Friday, February 18, 2011

Statistical Improbabilities in Texas Hold'em

I played the $1-$2 last night at Winstar and lost my first $200 in my first 10 hands at the table.  My first big loss was with the AK of hearts in the hole (the 5th best starting hand in poker).  The flop was A Q 6 (2 clubs).  I get heads up with a guy that I figure likely was holding KQ or maybe even a flush draw.  He also could have AQ which seemed like the only hand that could beat me based on probabilities.  So, he went all-in and I called.  I had an Ace.  The board had an Ace.  He had Pocket Aces for a set on the flop.  It was so improbable that he would have Pocket Aces that I never considered it as a threat.

5 hands later I got pocket cowboys and decided not to see a flop, so I pushed all in pre-flop with my remaining $55.  I got called by another guy who was holding, of all things, pocket aces.  I lost with very strong hands twice in 10 hands to pocket aces.  That is a statistical improbability.

So, I re-loaded with another $100 and moved to center position at the table, directly across from the dealer.  That $100 played for the next 3 hours and I was up and down throughout the night until at one point, I was sitting at just over $50 and ready for a double-up.  I was dealt 9-10 and got to see a cheap flop that was 9-10-2, with 2 diamonds.  So, with top 2 pair and a possible flush draw, I pushed all in.  I didn't need to see the flush.  Everyone folded except for one fish who liked his 2 small diamonds and didn't know about the "rule of 4".  He called and the river was a diamond.  He had the 6 and the 8 and the river was. . . wait for it. . . the 7 of diamonds - he hit the straight-flush on the river - the most statistically improbable hand in poker.  And I was out again.

But I wasn't mad.  I wasn't on tilt.  Everyone suffers from bad luck from time to time.  I played strong and solid all night and lost some very big hands to the most statistically unlikely hands imaginable.  It was actually funny.  So, what did I do?  I found an ATM and a new table.

I played one more $100 stack and found the table with the largest stacks in the room.  One guy had about $1,200 in front of him and a couple of others had more than $500.  The table was loose and despite my bad beats, I felt like I was playing hot.  So, I sat down.

Unbelievably, I mixed it up with Mr. $1,200 2 hands in a row very early on.  The first time, I had AJ suited and pushed all in with a flush draw.  He had pocket K's and I was in trouble until I hit my magic Ace on the river.  So, I was back.  THE VERY NEXT HAND, I had K 10 and a K came on the flop.  The same guy had pocket K's again!  Back-to-back pocket K's!  Statistically improbable, and at that point, completely hilarious.  He got half of my stack with that hand.

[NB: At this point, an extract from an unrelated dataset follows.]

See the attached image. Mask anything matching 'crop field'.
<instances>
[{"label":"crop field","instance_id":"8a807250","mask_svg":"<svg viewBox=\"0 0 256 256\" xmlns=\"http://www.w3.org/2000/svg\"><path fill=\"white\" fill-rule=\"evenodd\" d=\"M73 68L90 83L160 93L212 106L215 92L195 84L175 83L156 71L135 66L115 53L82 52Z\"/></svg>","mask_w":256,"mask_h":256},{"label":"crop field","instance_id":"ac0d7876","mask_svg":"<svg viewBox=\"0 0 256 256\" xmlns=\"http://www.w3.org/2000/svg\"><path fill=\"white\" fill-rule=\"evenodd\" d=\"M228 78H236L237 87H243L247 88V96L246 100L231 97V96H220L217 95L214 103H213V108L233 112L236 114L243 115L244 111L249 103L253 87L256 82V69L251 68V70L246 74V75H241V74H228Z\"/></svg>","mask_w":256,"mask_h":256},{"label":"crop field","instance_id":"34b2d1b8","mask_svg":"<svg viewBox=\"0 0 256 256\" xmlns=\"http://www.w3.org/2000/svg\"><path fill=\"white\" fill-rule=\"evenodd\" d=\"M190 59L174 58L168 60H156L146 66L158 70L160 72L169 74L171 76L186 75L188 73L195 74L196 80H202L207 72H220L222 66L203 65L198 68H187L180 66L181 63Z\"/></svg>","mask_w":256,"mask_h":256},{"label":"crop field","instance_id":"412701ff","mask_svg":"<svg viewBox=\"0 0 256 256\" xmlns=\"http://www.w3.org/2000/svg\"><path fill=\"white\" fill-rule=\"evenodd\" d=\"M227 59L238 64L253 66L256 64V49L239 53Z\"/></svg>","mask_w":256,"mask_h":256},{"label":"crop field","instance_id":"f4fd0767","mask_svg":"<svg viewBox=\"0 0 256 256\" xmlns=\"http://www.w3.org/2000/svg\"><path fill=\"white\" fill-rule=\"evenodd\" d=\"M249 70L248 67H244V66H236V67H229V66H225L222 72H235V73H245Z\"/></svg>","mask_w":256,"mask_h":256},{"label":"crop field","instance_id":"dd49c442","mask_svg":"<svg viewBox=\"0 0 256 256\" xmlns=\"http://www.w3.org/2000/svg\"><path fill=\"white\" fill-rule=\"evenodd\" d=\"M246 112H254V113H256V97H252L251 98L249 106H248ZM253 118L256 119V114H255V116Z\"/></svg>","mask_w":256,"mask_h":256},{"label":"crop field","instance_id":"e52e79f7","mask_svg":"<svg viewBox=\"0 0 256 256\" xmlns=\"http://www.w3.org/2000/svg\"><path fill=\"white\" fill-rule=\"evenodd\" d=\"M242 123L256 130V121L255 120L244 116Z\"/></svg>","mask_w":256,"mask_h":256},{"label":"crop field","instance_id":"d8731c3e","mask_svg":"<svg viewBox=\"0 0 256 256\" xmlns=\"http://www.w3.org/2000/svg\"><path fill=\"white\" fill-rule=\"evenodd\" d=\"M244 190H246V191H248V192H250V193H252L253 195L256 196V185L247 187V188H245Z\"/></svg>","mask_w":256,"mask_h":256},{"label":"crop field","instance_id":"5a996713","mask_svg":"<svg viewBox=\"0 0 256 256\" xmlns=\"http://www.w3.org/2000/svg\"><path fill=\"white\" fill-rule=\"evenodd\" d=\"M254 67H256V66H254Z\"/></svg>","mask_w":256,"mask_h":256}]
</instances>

Within the next half an hour I was dealt pocket A's (about time) and the house had an "Aces Cracked" thing running where if you lose with pocket Aces, the house pays you $100.  So, I slow played and ended up heads up with a guy who had KJ and a Jack on the flop.  I was way ahead until the river card came and it was another Jack.  I found out a few seconds later that another guy at the table folded a Jack.  That means that he hit the only jack left in the deck.  I lost the hand, but got the house's $100. 

30 minutes later, I had $218 in front of me and had to quit (but didn't really want to).   I was playing good all night long, but just taking some really bad, statistically-improbable beats.  I doubled my last $100 inside of an hour and felt like I could have gone on doing that for the rest of the night against these guys.  But, now I'll never know for sure.

2 weeks ago, I tripled up at these same tables.  I'm still up $200 in my last 2 trips up there despite the crazy night I had last night.  I guess these swings are going to happen, but if it's going to take the most statistically unlikely hands to beat me, I'll take them.

But like I said last time, "results not typical".  True.